======== RECORD EXCERPTS

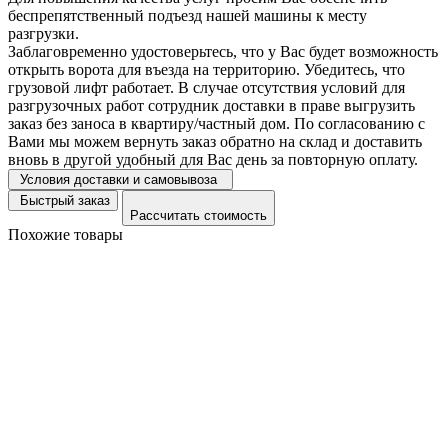
беспрепятственный подъезд нашей машины к месту
разгрузки.
Заблаговременно удостоверьтесь, что у Вас будет возможность
открыть ворота для въезда на территорию. Убедитесь, что
грузовой лифт работает. В случае отсутствия условий для
разгрузочных работ сотрудник доставки в праве выгрузить
заказ без заноса в квартиру/частный дом. По согласованию с
Вами мы можем вернуть заказ обратно на склад и доставить
вновь в другой удобный для Вас день за повторную оплату.
Условия доставки и самовывоза
Быстрый заказ
Рассчитать стоимость
Похожие товары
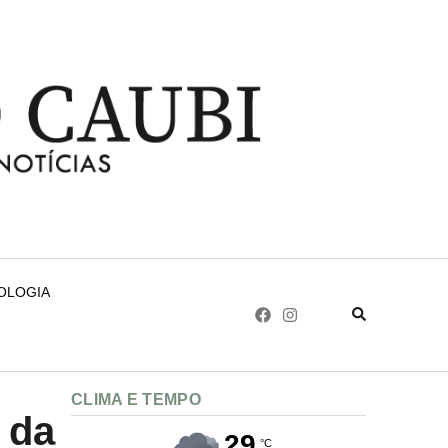
NOLOGIA
CLIMA E TEMPO
 da
29
°C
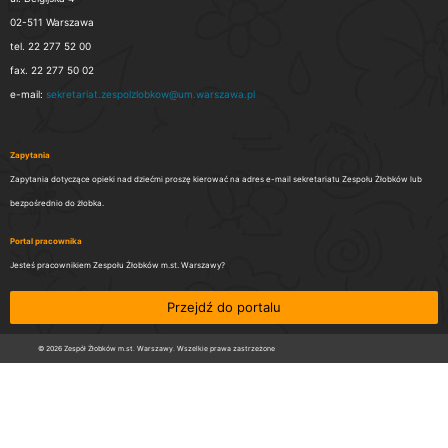
02-511 Warszawa
tel. 22 277 52 00
fax. 22 277 50 02
e-mail:
sekretariat.zespolzlobkow@um.warszawa.pl
Zapytania
Zapytania dotyczące opieki nad dziećmi proszę kierować na adres e-mail sekretariatu Zespołu Żłobków lub
bezpośrednio do żłobka.
Portal pracownika
Jesteś pracownikiem Zespołu Żłobków m.st. Warszawy?
Przejdź do portalu
© 2026 Zespół Żłobków m.st. Warszawy. Wszelkie prawa zastrzeżone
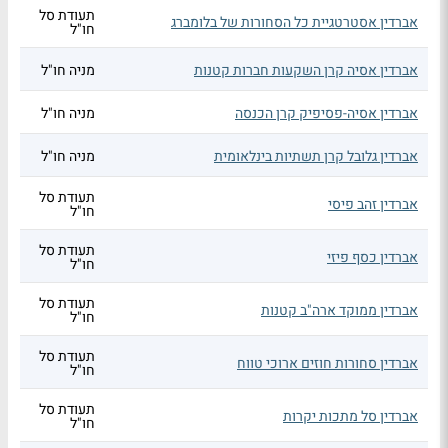
תעודת סל
אברדין אסטרטגיית כל הסחורות של בלומברג
חו"ל
אברדין אסיה קרן השקעות חברות קטנות
מניה חו"ל
אברדין אסיה-פסיפיק קרן הכנסה
מניה חו"ל
אברדין גלובל קרן תשתיות בינלאומית
מניה חו"ל
תעודת סל
אברדין זהב פיסי
חו"ל
תעודת סל
אברדין כסף פיזי
חו"ל
תעודת סל
אברדין ממוקד ארה"ב קטנות
חו"ל
תעודת סל
אברדין סחורות חוזים ארוכי טווח
חו"ל
תעודת סל
אברדין סל מתכות יקרות
חו"ל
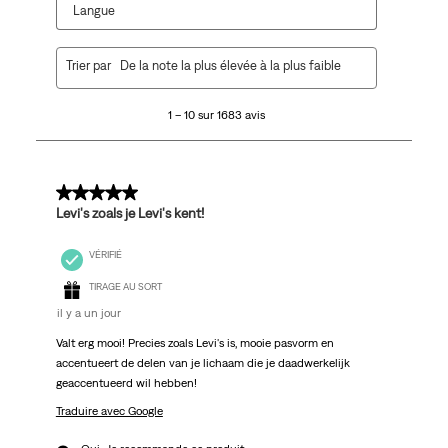
Langue
1
Trier par
De la note la plus élevée à la plus faible
à
10
1 – 10 sur 1683 avis
sur
1683
avis.
5 sur 5 étoiles.
Levi's zoals je Levi's kent!
VÉRIFIÉ
TIRAGE AU SORT
il y a un jour
Valt erg mooi! Precies zoals Levi's is, mooie pasvorm en
accentueert de delen van je lichaam die je daadwerkelijk
geaccentueerd wil hebben!
Traduire avec Google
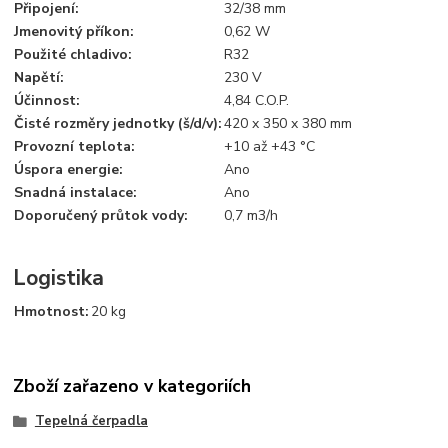
Připojení:
32/38 mm
Jmenovitý příkon:
0,62 W
Použité chladivo:
R32
Napětí:
230 V
Účinnost:
4,84 C.O.P.
Čisté rozměry jednotky (š/d/v):
420 x 350 x 380 mm
Provozní teplota:
+10 až +43 °C
Úspora energie:
Ano
Snadná instalace:
Ano
Doporučený průtok vody:
0,7 m3/h
Logistika
Hmotnost:
20 kg
Zboží zařazeno v kategoriích
Tepelná čerpadla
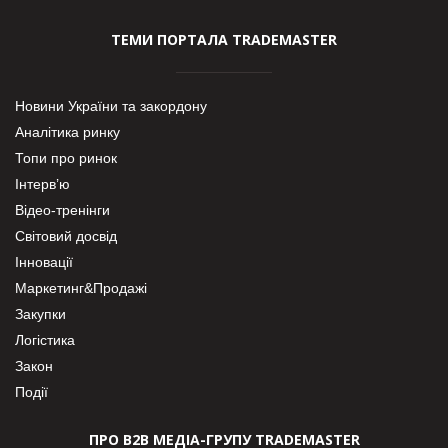
ТЕМИ ПОРТАЛА TRADEMASTER
Новини України та закордону
Аналітика ринку
Топи про ринок
Інтерв’ю
Відео-тренінги
Світовий досвід
Інновації
Маркетинг&Продажі
Закупки
Логістика
Закон
Події
ПРО В2В МЕДІА-ГРУПУ TRADEMASTER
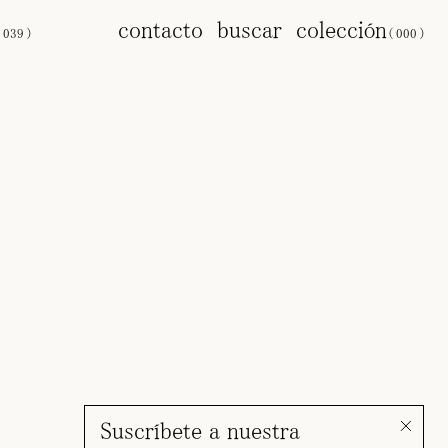
s
contacto
buscar
colección
(
039
)
(
000
)
Suscríbete a nuestra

================

### EXERCISE
Arrange the lines as a numbered list, beginning at the start of the items and stopping after the line that contains "разгрузочных работ сотрудник". Leave out blank lines and the pictures.

### ANSWER SECTION
1. беспрепятственный подъезд нашей машины к месту
2. разгрузки.
3. Заблаговременно удостоверьтесь, что у Вас будет возможность
4. открыть ворота для въезда на территорию. Убедитесь, что
5. грузовой лифт работает. В случае отсутствия условий для
6. разгрузочных работ сотрудник доставки в праве выгрузить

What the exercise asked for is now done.